I recently managed to acquire some of those iconic early issues of that great journal Semeia. Having been at the editorial board meeting in 2002 when the journal was fatefully axed, and having had a supervisor (Robert Culley) who was on the editorital board in those heady early days of the 1970s, I have been keen to get some hard, physical copies of the early issues.

So what does one find?

Who was the first biblical scholar to take a serious interest in Derrida? Stephen Moore? The Postmodern Bible Collective? No, John Dominic Crossan (Semeia 23 in 1982).

Who, as editor, published up to four pieces in one journal issue? John Dominic Crossan (what’s with the ‘Dominic’ anyway?)

And a simple lesson of scholarship. I have always been fascinated with the look back 40, 50, 100 years in order to find out who was hot then. So who was hot at the time of the early Semeia? Was it Derrida? No, he had to wait almost 10 years. Foucault? Hardly. Jameson? You’ve got to be kidding. It was Erhardt Güttgemanns.
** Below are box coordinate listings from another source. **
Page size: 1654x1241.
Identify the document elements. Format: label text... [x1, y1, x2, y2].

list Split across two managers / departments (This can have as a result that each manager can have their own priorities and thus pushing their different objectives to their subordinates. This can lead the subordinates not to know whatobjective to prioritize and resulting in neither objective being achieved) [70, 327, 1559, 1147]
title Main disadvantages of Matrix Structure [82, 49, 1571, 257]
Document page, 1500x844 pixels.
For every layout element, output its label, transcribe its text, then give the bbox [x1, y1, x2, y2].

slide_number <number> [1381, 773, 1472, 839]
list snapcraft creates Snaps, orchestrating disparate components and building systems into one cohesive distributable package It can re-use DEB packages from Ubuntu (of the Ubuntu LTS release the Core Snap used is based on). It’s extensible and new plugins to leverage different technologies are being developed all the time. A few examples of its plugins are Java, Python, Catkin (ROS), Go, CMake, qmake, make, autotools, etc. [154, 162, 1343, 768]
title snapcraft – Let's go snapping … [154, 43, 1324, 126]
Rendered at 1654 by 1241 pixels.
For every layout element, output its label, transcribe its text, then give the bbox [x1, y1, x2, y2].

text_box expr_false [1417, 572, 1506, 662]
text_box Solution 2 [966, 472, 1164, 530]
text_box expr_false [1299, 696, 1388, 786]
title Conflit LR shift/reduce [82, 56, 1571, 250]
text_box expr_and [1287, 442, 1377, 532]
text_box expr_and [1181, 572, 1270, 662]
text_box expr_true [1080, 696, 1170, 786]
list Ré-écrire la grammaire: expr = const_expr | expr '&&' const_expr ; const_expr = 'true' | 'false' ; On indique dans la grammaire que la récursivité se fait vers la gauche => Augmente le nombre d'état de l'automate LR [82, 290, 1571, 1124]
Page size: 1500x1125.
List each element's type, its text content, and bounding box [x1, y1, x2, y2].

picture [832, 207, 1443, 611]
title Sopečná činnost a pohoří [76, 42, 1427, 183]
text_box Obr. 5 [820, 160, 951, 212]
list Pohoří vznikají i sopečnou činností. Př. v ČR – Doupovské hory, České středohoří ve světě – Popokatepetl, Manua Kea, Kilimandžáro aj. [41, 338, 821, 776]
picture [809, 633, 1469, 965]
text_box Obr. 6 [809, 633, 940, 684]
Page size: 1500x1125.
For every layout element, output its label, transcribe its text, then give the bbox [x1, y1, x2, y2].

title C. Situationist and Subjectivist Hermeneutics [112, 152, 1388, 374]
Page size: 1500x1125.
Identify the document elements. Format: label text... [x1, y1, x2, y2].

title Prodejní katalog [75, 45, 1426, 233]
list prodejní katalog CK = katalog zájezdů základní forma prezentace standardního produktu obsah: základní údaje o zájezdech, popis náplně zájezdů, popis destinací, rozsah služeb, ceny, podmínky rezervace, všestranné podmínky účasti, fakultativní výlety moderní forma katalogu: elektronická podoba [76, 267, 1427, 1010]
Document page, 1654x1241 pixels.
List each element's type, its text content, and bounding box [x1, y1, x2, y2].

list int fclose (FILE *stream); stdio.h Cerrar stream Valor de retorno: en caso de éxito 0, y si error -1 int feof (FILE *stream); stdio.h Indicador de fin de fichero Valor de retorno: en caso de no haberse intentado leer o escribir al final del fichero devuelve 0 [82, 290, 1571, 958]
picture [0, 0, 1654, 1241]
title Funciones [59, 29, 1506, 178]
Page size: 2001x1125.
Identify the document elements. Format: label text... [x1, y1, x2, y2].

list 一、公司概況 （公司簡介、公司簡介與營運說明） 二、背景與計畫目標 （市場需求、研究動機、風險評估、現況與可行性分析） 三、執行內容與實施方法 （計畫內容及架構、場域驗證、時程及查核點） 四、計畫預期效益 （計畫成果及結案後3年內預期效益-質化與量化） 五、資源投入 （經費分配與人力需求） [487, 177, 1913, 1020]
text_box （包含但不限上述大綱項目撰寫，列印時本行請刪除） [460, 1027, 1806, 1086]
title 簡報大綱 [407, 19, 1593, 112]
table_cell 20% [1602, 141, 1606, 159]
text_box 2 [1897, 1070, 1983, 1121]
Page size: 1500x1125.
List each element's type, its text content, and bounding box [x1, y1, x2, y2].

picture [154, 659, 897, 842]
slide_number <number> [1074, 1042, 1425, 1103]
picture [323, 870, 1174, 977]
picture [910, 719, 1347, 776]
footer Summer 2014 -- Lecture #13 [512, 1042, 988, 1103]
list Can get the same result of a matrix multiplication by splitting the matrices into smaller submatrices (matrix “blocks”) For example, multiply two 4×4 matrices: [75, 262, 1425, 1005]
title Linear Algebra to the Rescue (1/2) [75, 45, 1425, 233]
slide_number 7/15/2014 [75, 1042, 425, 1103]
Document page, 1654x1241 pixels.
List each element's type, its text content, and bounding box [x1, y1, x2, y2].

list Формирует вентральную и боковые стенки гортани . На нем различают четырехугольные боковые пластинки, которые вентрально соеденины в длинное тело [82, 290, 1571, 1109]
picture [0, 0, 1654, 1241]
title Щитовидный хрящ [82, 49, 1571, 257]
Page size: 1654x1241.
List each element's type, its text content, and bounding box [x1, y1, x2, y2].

Erhardt who? Exactly. These young lads on the Semeia board got very excited over this guy’s ‘Generative Poetics’, translating his stuff (issue 6) and then devoting issues to his work (#10). Largely forgotten now. And that’s the catch with all this wayward research assessment that goes on, using bibliometrics and other quack medicines. It’s an effort to divine the impossible: who will be read in 50 years time?